Y bueno, arrojemos un poco de luz a esto que ya toca, y es que su sistema de obtención y recolección de objetos es bastante bueno (dejando de lado la dependencia de que el mapa te sea favorable), puesto que según vayamos encontrando distintos materiales se nos desbloquearán nuevas recetas para crear y así avanzar de manera más satisfactoria y rápida en nuestra partida al tener más y más facilidades. Obviamente, esto también es un atractivo, puesto que no es lo mismo tener una pequeña barca de madera que tener un imponente señor velero, y de la misma manera funciona con nuestras distintas armas, aunque para estas terminaremos usando las que el juego nos regala y que son indestructibles, pero hasta tenerlas todas siempre mola hacerte tú las cosas.
¿El problema (sí, vuelvo a ellos)? Que no es necesario nada de eso. No os exagero, prácticamente podéis pasaros el juego consiguiendo únicamente comida o ni eso, el resto de objetos no llegan a sernos necesarios en ningún momento, por lo que no hay ningún incentivo real a hacerlo más allá de la propia satisfacción personal que esto pueda causar al ver el crecimiento de tu arsenal al igual que el de tu medio de transporte.

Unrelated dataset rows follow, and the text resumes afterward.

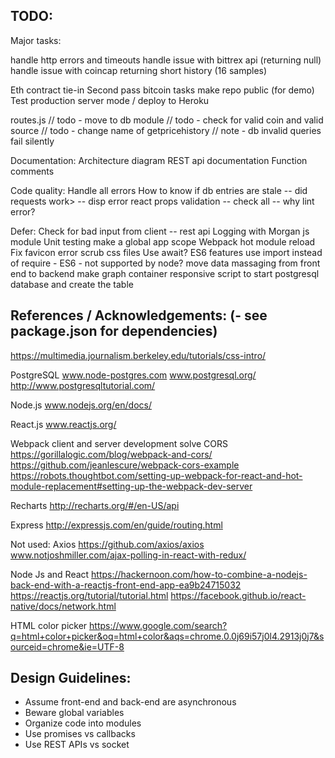 
## TODO:

Major tasks:

  handle http errors and timeouts
  handle issue with bittrex api (returning null)
  handle issue with coincap returning short history (16 samples)
  
  Eth contract tie-in
  Second pass bitcoin tasks
  make repo public (for demo)
  Test production server mode / deploy to Heroku

routes.js
  // todo - move to db module
  // todo - check for valid coin and valid source
  // todo - change name of getpricehistory
  // note - db invalid queries fail silently

Documentation:
  Architecture diagram
  REST api documentation
  Function comments

Code quality:
  Handle all errors
  How to know if db entries are stale -- did requests work> -- disp error
  react props validation -- check all -- why lint error?

Defer:
  Check for bad input from client -- rest api
  Logging with Morgan js module
  Unit testing
  make a global app scope
  Webpack hot module reload
  Fix favicon error
  scrub css files
  Use await?  ES6 features
  use import instead of require - ES6 - not supported by node?
  move data massaging from front end to backend
  make graph container responsive
  script to start postgresql database and create the table


## References / Acknowledgements: (- see package.json for dependencies)

https://multimedia.journalism.berkeley.edu/tutorials/css-intro/

PostgreSQL
www.node-postgres.com
www.postgresql.org/
http://www.postgresqltutorial.com/

Node.js
www.nodejs.org/en/docs/

React.js
www.reactjs.org/

Webpack client and server development solve CORS
https://gorillalogic.com/blog/webpack-and-cors/
https://github.com/jeanlescure/webpack-cors-example
https://robots.thoughtbot.com/setting-up-webpack-for-react-and-hot-module-replacement#setting-up-the-webpack-dev-server

Recharts 
http://recharts.org/#/en-US/api

Express
http://expressjs.com/en/guide/routing.html

Not used:
Axios
https://github.com/axios/axios
www.notjoshmiller.com/ajax-polling-in-react-with-redux/

Node Js and React
https://hackernoon.com/how-to-combine-a-nodejs-back-end-with-a-reactjs-front-end-app-ea9b24715032
https://reactjs.org/tutorial/tutorial.html
https://facebook.github.io/react-native/docs/network.html

HTML color picker
https://www.google.com/search?q=html+color+picker&oq=html+color&aqs=chrome.0.0j69i57j0l4.2913j0j7&sourceid=chrome&ie=UTF-8

## Design Guidelines:
* Assume front-end and back-end are asynchronous
* Beware global variables
* Organize code into modules
* Use promises vs callbacks 
* Use REST APIs vs socket

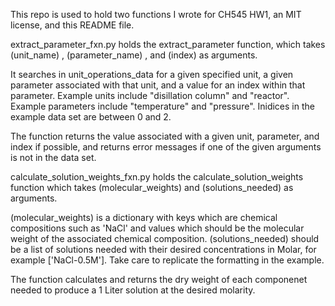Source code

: This repo is used to hold two functions I wrote for CH545 HW1, an MIT license, and this README file. 



extract_parameter_fxn.py holds the extract_parameter function, which takes 
(unit_name) , (parameter_name) , and (index) as arguments.

It searches in unit_operations_data for a given specified unit, a given
parameter associated with that unit, and a value for an index within that
parameter. Example units include "disillation column" and "reactor". Example
parameters include "temperature" and "pressure". Inidices in the example data
set are between 0 and 2.

The function returns the value associated with a given unit, parameter, and
index if possible, and returns error messages if one of the given arguments is
not in the data set.



calculate_solution_weights_fxn.py holds the calculate_solution_weights function 
which takes (molecular_weights) and (solutions_needed) as arguments.

(molecular_weights) is a dictionary with keys which are chemical compositions
such as 'NaCl' and values which should be the molecular weight of the
associated chemical composition. (solutions_needed) should be a list of
solutions needed with their desired concentrations in Molar, for example
['NaCl-0.5M']. Take care to replicate the formatting in the example.

The function calculates and returns the dry weight of each componenet needed to 
produce a 1 Liter solution at the desired molarity.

Ya para terminar con el gameplay, me ha gustado bastante el sistema de combate, básicamente deberemos pulsar L2 siendo este el botón de «posición de combate» y a raíz de ahí ir esquivando y golpeando a los animales que queramos cazar para conseguir recursos. Es un sistema exageradamente simple pero de lo más efectivo, y creo que es así como deberían haber enfocado el resto del juego: convirtiéndolo en una aventura a disfrutar, aunque quizás no se trate de no haberlo querido enfocar así si no de no haberlo hecho de manera correcta.

Un mundo precioso
Si en algo debo felicitarles es por el más que bueno apartado artístico. Me remito en lo dicho en el anterior párrafo, y es que este estilo gráfico es lo que contribuye a que el juego sea una aventura a disfrutar, es, por ejemplo, de lo poco que salvaba mi paciencia al estar un buen rato navegando: lo bien que se veía el mar, las olas, su movimiento y el efecto de este en nuestra embarcación, puesto que aunque las físicas no son perfectas, sí que son más que decentes. En cuanto a diseño de mundo nos topamos con algo simplista pero que tampoco necesita más, un estilo similar al de Breath of the Wild que hace que el rato que pasas en islas se te pase volado, aunque únicamente estés buscando recursos.
Auditivamente quizás no brille tanto como lo hace gráficamente, pero tiene una buena banda sonora también y, sobretodo, sabe variar de ritmo y tono mientras que en ningún momento pierde una armonía global, y aunque esto pueda parecer algo un tanto absurdo, es una sensación que se te mete en el cuerpo de buena manera al ver que, con todos los altibajos, no ha dejado de seguir un mismo «sentido». No está cerca de ser una banda sonora de alto nivel si miramos las piezas una a una, pero en su conjunto es de lo más agradable y acertada.

Conclusión
Aquí seré breve, así que para empezar, os digo que no os recomiendo comprar Windbound al precio que tiene. Quizás el día que le hagan una rebaja no os niegue que sea una compra medianamente rentable, pero por desgracia no lo es ahora, y es una pena, porque es una muy buena idea, pero se ha aprovechado demasiado mal. Aún así, vuelvo a destacar su precioso apartado artístico, que es probablemente lo que más salva al juego, pues aunque en líneas generales es bastante correcto, tiene fallos que pesan demasiado.